*STATED GOAL A*. Copy the lines of the listing below exactly, everything from the line containing "class: Magnoliopsida" down to the end of the listing, and leave the pictures out of your copy.

*DOCUMENT PASSAGE*.
National Museum of Western Art, located inside Ueno Park within a short distance from JR Ueno Station, is one of the oldest museums in Japan. Here you can mainly enjoy the Western artworks from around the 14th to 20th century. This popular museum attracts a few hundred thousands of visitors to each of its special exhibitions and always provides hot topics for art fans. The museum is known not only as one of Japan’s most prestigious museums but as the only architecture by Le Corbusier existing in Japan. Recently registered as a World Heritage site, the museum will surely attract more avid attention from the art world and beyond. Photo:

Here we are going to take a close look at the museum on the rise.


About National Museum of Western Art


The museum, boasting Matsukata Collection as its main collection, which mainly consists of articles of French art, along with many other Western artworks, opened in 1959. Besides the main building, the museum also has an annex which opened in 1979 and the special exhibition hall built in 1997. The museum is dedicated to organizing exhibitions from its collections, conservation of artworks, researches and educational projects relating to Western art.

The number of artworks in the museum’s collection started from around 370 pieces and has developed to about 5,500 now, including paintings, sculptures, crafts, prints and others works of various art genres.

The museum has been managed by an independent administrative agency since 2001 and its main building was designated as an important cultural property in 2007. Then in July, 2016, the museum was added to UNESCO’s list of World Heritage sites as one of the representative works by Le Corbusier and has since been gaining an increasing amount of attention.


Now let us learn about some of the best features of the museum.

Main Building Designed by the Internationally Renowned Architect, Le Corbusier


As has been mentioned already, the main building of the museum is the only architecture by Le Corbusier in Japan, which alone can be one of the greatest highlights of the museum. The building, one of the facilities of National Museum of Western Art, was registered as a World Heritage site along with Le Corbusier’s 17 other architectures in 7 countries, collectively titled “The Architectural Work of Le Corbusier, an Outstanding Contribution to the Modern Movement.”

So, what features characterize the building?

One of the key features is the concept on which the architecture is based. The building is the actualization of Le Corbusier’s concept of “Museum of Unlimited Extension.” In this concept, exhibition rooms are laid along a rectangular spiral so that a new room can be added to the end of the spiral and the building can be extended outwards whenever the collection increases. As literally suggested by the name of the concept, Le Corbusier’s intention is said to have been to design a museum that can be extended without limit.

The building also has other features showcasing Le Corbusier’s architectural and conceptual genius such as “modulor,” in which the size of an architecture is to be based on the size of people using the architecture, as well as Le Corbusier’s 5 essential points of modern architecture; pilotis, roof garden, free design of the ground plan, horizontal windows and free design of the façade, which all characterize Le Corbusier’s works.

The master design for the museum by Le Corbusier, which was based on all such well-thought-out concepts, was finalized by three of his Japanese disciples; Kunio Maekawa, Junzo Sakakura and Takamasa Yoshizaka and the construction was completed in 1959.

*AVAILABLE DATA*.
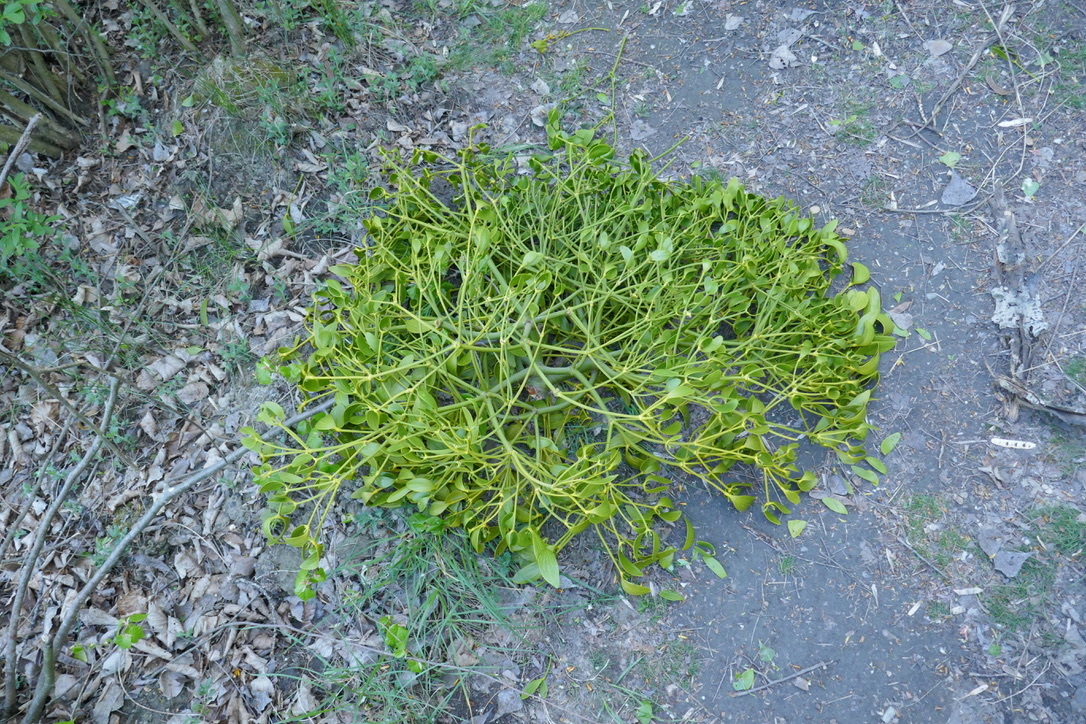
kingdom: Plantae
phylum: Tracheophyta
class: Magnoliopsida
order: Santalales
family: Viscaceae
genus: Viscum
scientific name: Viscum album
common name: Mistletoe
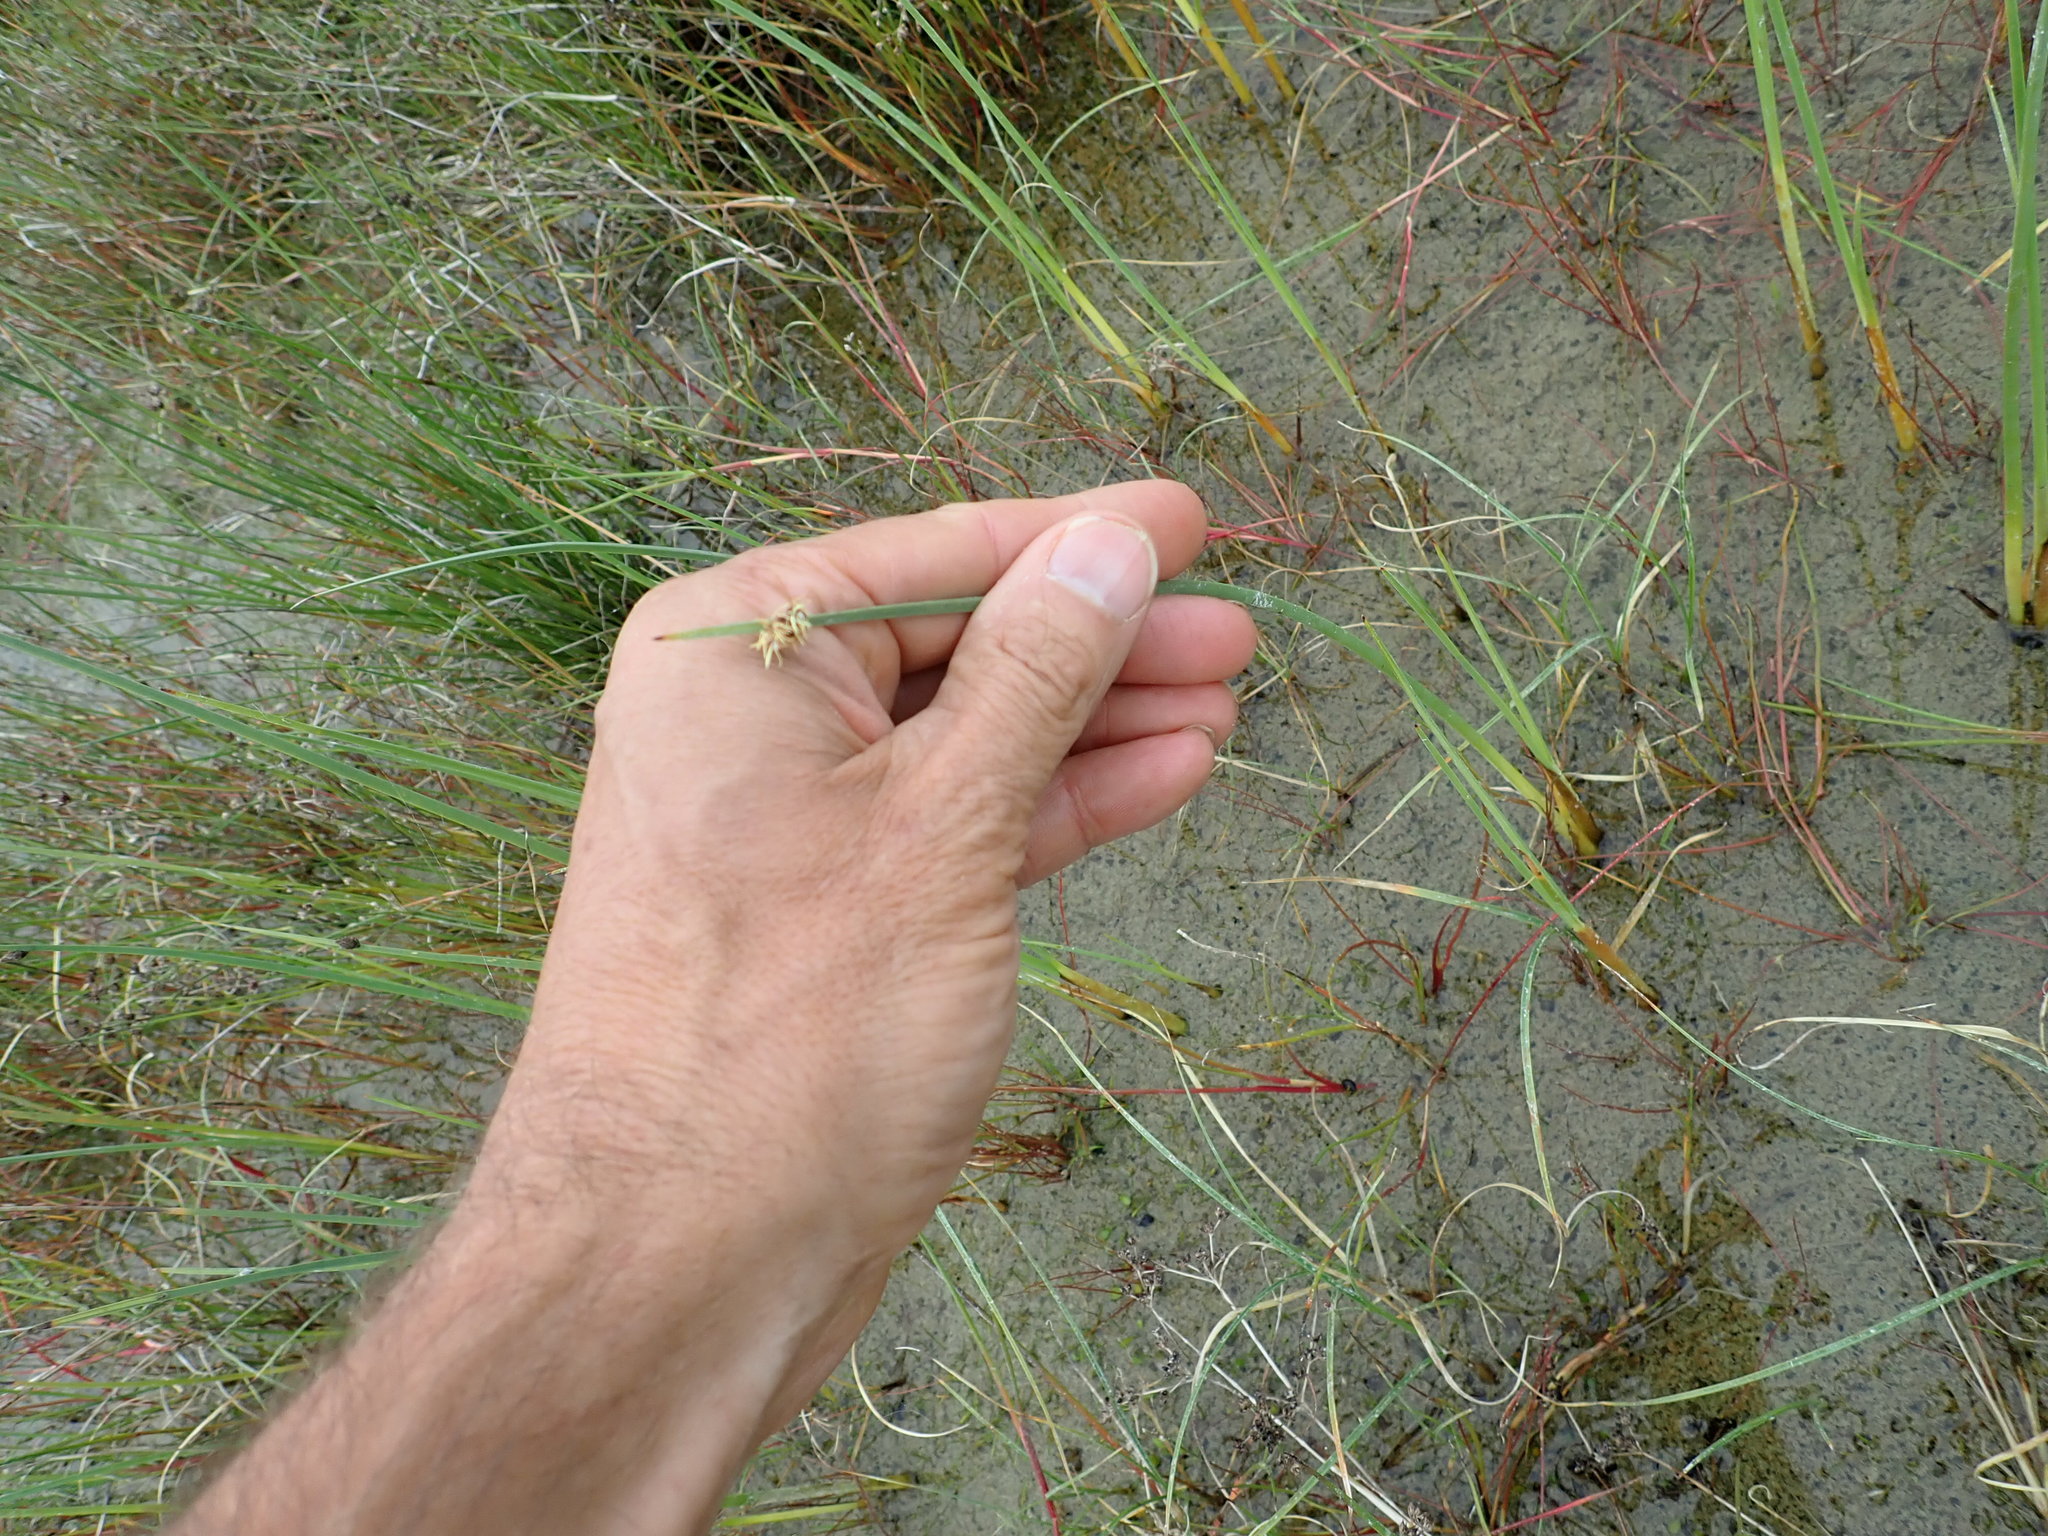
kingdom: Plantae
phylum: Tracheophyta
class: Liliopsida
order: Poales
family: Cyperaceae
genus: Schoenoplectus
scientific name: Schoenoplectus pungens
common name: Sharp club-rush
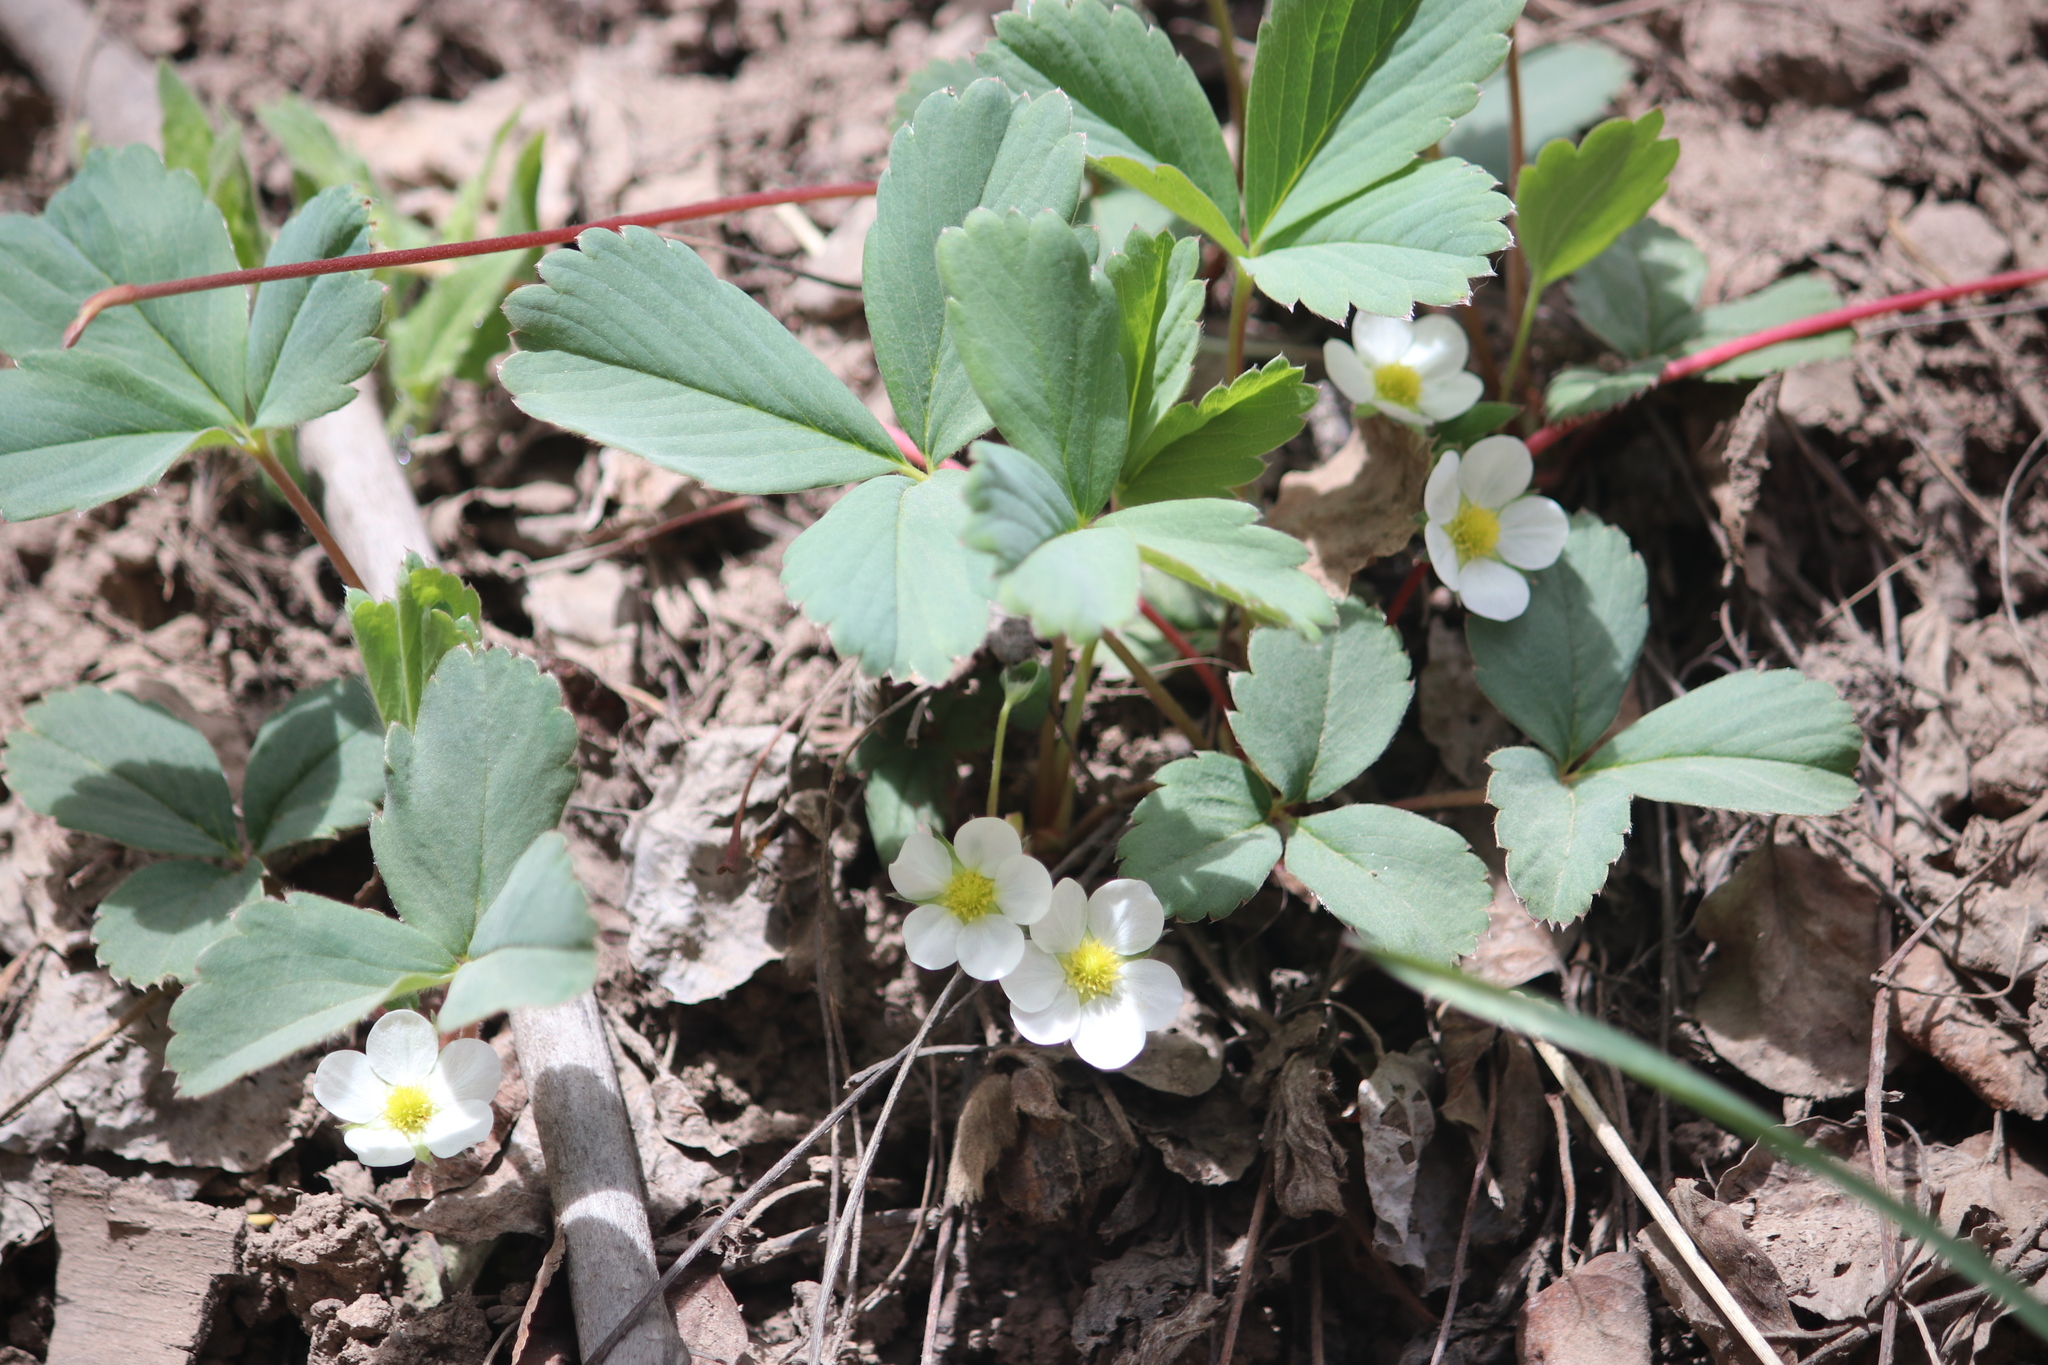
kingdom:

*STATED GOAL B*. In the passage on the National Museum of Western Art, what year did the museum's annex open?

*TASK RESULT A*.
class: Magnoliopsida
order: Santalales
family: Viscaceae
genus: Viscum
scientific name: Viscum album
common name: Mistletoe
kingdom: Plantae
phylum: Tracheophyta
class: Liliopsida
order: Poales
family: Cyperaceae
genus: Schoenoplectus
scientific name: Schoenoplectus pungens
common name: Sharp club-rush
kingdom:

*TASK RESULT B*. 1979